Abstract
It is well known that textures with sufficiently distinct power spectra are perceptually distinct, and that some higher-order spatial correlations also support texture discrimination and segmentation. However, a concise parameterization of the correlation structure relevant to perception is as yet elusive. We attempt to bring together a range of psychophysical and analytical results to suggest a minimal structure for the perceptual space of textures.
The motivation for the present approach is that the visual system is likely to represent image statistics in a manner that is efficient, but perhaps not comprehensive. We hypothesize that any texture is perceptually equivalent to a texture for which all statistics of all orders can be reconstructed from a small subset of image statistics. A natural formalization of this reconstruction is maximum entropy extension (Zhu et al., 1998).

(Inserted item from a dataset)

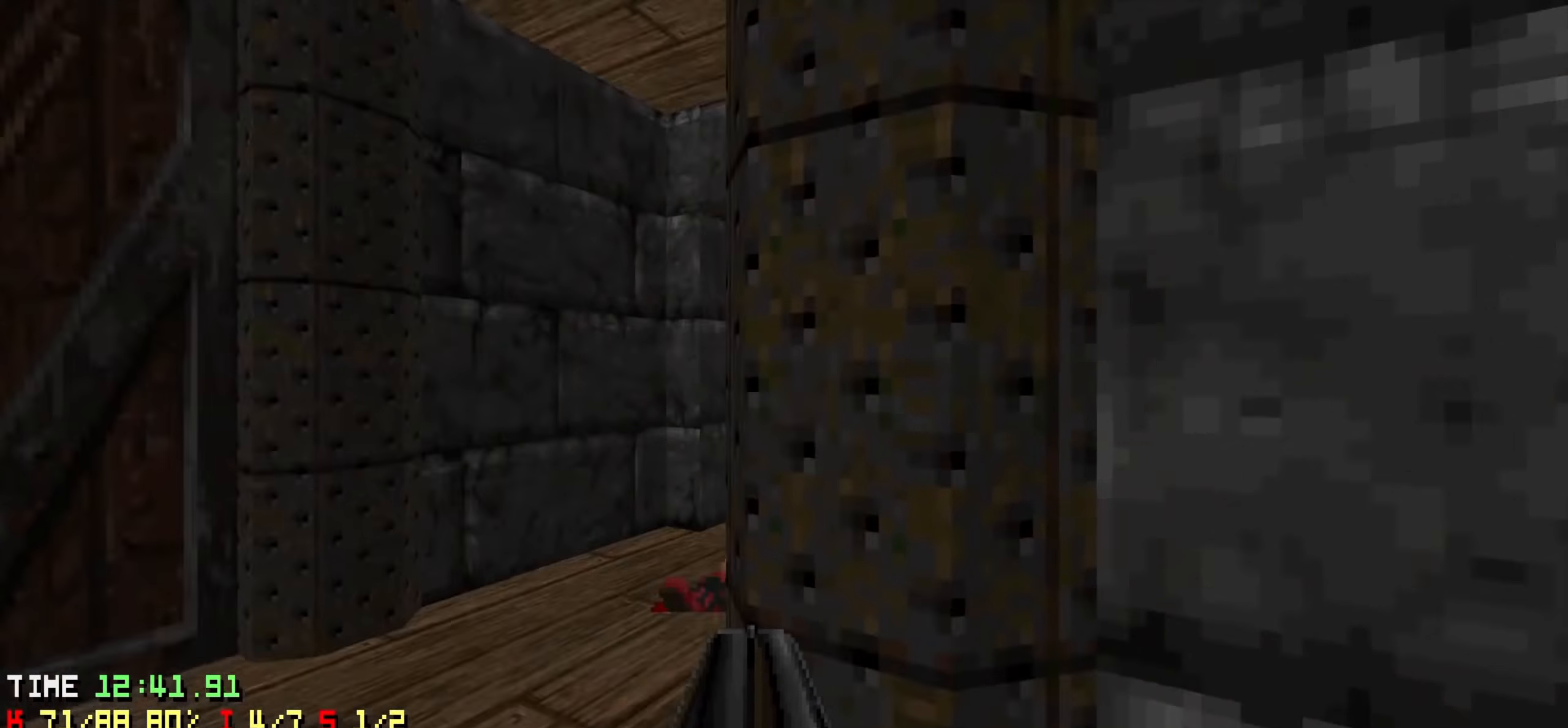
{"keys": ["d", "s"], "events": [[34, "w", "down"], [84, "a", "up"], [184, "a", "down"], [317, "a", "up"], [317, "w", "up"], [417, "d", "down"], [417, "s", "down"]]}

Filtered Gaussian noises can always be set in this framework, consistent with the notion that second-order statistics typically support texture discrimination. For textures defined by high-order correlations extended along one dimension, discriminability appears to be based on induced differences in the luminance histogram of multicheck blocks, or induced long-range second-order statistics. In two dimensions, the simplest scenario is that of binary textures in 2x2 blocks. Only a small subset of assignments of block probabilities allows for maximum entropy extension. Two of these correspond to previously-recognized families of binary isodipole textures, but other components of this subset correspond to as-yet unrecognized isodipole textures that are highly discriminable. These observations suggest that perceptual texture space is usefully parameterized by maximum-entropy extension of pixel histogram and second-order statistics at many scales, and fourth-order statistics restricted to two-dimensional nearest-neighbor cliques. Predictions and shortcomings of this view will be discussed.